>>>>

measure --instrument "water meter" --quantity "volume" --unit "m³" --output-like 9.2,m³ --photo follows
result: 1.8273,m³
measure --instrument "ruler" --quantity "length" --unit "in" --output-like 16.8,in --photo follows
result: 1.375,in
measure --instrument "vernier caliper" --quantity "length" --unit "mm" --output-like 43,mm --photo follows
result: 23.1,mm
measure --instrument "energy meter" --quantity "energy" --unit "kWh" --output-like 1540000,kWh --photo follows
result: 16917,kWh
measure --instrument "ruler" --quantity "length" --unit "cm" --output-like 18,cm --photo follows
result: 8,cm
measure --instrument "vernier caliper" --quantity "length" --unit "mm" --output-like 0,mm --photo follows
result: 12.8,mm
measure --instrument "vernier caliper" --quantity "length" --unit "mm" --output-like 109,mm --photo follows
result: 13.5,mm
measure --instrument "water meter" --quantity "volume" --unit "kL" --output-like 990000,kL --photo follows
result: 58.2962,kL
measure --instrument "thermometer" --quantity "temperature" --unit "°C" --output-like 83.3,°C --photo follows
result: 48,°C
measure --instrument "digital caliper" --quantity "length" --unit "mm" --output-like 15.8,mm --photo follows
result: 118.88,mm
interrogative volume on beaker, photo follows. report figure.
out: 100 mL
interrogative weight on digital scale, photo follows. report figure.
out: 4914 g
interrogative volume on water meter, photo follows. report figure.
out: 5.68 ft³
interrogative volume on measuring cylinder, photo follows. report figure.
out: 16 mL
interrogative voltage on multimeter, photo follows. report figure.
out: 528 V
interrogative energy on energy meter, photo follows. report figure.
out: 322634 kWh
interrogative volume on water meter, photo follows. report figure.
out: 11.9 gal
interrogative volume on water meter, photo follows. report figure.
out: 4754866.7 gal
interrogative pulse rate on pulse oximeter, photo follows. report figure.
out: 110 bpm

<<<<

--- What to do ---
Reproduce all of the lines above word for word.

--- Result ---
measure --instrument "water meter" --quantity "volume" --unit "m³" --output-like 9.2,m³ --photo follows
result: 1.8273,m³
measure --instrument "ruler" --quantity "length" --unit "in" --output-like 16.8,in --photo follows
result: 1.375,in
measure --instrument "vernier caliper" --quantity "length" --unit "mm" --output-like 43,mm --photo follows
result: 23.1,mm
measure --instrument "energy meter" --quantity "energy" --unit "kWh" --output-like 1540000,kWh --photo follows
result: 16917,kWh
measure --instrument "ruler" --quantity "length" --unit "cm" --output-like 18,cm --photo follows
result: 8,cm
measure --instrument "vernier caliper" --quantity "length" --unit "mm" --output-like 0,mm --photo follows
result: 12.8,mm
measure --instrument "vernier caliper" --quantity "length" --unit "mm" --output-like 109,mm --photo follows
result: 13.5,mm
measure --instrument "water meter" --quantity "volume" --unit "kL" --output-like 990000,kL --photo follows
result: 58.2962,kL
measure --instrument "thermometer" --quantity "temperature" --unit "°C" --output-like 83.3,°C --photo follows
result: 48,°C
measure --instrument "digital caliper" --quantity "length" --unit "mm" --output-like 15.8,mm --photo follows
result: 118.88,mm
interrogative volume on beaker, photo follows. report figure.
out: 100 mL
interrogative weight on digital scale, photo follows. report figure.
out: 4914 g
interrogative volume on water meter, photo follows. report figure.
out: 5.68 ft³
interrogative volume on measuring cylinder, photo follows. report figure.
out: 16 mL
interrogative voltage on multimeter, photo follows. report figure.
out: 528 V
interrogative energy on energy meter, photo follows. report figure.
out: 322634 kWh
interrogative volume on water meter, photo follows. report figure.
out: 11.9 gal
interrogative volume on water meter, photo follows. report figure.
out: 4754866.7 gal
interrogative pulse rate on pulse oximeter, photo follows. report figure.
out: 110 bpm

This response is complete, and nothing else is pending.